# Emojis are needed



## jfarrismu (Aug 21, 2021)

Like emojis from smartphones. Please!


----------



## Cotyledon420 (Aug 27, 2021)

jfarrismu said:


> Like emojis from smartphones. Please!


I second this


----------



## Lenin1917 (Oct 8, 2021)

Agreed.


----------



## sunni (Oct 11, 2021)

yeah i know there isnt anything i can do ive asked repeatedly for new emojis its on the task list


----------



## Herb & Suds (Oct 11, 2021)

sunni said:


> yeah i know there isnt anything i can do ive asked repeatedly for new emojis its on the task list


One with a orange tint and a who me moniker would be nice


----------



## VAhomegrown (Jan 25, 2022)

On Win 10, if you right-click in a text box you can insert the same emojis smart phones have


----------



## Johiem (May 21, 2022)

I was just thinking a "confused" option in the "like" choices.


----------



## crimsonecho (May 21, 2022)

this is enough to convey each and every emotion i’ll ever have


----------



## Brettman (May 21, 2022)

Johiem said:


> I was just thinking a "confused" option in the "like" choices.


Yup I agree.


----------



## potroastV2 (May 21, 2022)

Johiem said:


> I was just thinking a "confused" option in the "like" choices.

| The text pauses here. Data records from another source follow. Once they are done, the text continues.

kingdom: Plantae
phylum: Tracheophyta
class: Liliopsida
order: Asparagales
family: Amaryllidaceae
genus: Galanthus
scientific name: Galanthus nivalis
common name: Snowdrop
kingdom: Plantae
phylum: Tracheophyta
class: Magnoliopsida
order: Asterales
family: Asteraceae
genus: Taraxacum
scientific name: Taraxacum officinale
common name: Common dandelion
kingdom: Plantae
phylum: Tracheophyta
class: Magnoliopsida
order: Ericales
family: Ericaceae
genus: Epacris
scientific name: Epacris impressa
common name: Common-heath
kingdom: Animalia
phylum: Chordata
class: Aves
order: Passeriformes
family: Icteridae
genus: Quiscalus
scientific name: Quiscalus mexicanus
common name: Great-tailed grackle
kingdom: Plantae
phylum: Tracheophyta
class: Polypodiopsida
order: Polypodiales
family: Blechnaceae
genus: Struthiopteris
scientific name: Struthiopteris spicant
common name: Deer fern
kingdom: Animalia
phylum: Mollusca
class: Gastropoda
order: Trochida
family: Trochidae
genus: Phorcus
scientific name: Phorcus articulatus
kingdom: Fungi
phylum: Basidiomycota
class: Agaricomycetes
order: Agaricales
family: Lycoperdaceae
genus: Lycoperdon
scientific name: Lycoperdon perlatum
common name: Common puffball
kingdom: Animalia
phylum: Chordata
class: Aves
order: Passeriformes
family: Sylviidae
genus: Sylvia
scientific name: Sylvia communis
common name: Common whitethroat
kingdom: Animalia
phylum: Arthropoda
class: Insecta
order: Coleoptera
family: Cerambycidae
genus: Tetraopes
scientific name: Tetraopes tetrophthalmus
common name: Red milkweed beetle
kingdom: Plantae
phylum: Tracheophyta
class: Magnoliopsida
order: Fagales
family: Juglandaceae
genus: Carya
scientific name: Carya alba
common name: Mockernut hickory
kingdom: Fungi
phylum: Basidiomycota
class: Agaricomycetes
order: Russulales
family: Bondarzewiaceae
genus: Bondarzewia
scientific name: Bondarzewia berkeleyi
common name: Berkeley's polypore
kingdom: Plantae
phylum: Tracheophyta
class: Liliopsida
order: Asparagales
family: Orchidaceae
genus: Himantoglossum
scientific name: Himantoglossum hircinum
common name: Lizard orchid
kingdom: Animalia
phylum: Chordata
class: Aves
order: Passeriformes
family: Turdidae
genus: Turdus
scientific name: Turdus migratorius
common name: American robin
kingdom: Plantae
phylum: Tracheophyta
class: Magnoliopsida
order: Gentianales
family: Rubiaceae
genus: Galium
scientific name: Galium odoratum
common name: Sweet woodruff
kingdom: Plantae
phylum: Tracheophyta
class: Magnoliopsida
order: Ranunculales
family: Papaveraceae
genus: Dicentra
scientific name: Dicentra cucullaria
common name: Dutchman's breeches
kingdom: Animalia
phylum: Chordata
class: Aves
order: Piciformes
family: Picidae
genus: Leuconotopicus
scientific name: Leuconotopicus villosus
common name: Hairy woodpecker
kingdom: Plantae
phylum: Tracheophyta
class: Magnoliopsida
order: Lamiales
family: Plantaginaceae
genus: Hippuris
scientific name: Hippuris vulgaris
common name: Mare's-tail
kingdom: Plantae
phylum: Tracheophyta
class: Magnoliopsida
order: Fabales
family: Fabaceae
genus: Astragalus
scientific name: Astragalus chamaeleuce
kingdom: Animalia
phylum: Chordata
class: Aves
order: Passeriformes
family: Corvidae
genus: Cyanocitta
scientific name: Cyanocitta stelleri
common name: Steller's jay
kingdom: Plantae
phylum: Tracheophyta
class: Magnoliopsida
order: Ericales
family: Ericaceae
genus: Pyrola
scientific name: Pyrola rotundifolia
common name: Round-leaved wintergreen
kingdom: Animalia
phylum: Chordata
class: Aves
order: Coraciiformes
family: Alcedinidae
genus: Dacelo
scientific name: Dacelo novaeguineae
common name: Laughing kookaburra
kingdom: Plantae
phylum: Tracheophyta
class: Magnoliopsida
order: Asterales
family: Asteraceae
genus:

So this one isn't enough for you? Hmmmm


----------



## Johiem (May 21, 2022)

rollitup said:


> So this one isn't enough for you? Hmmmm


It's nice, just not a reaction option. We need a "WTF?" Reaction.


----------



## sunni (May 23, 2022)

the react buttons are alimited to specific ones for xenforo, majority of social media has a few reactions likes, heart, sad,wow, angry . thats pretty much all youll get across all social media .


the react button is a different function than the emojis, this is just basic social media, you dont have hundreds of options for reacts but you have large variable of emojis


----------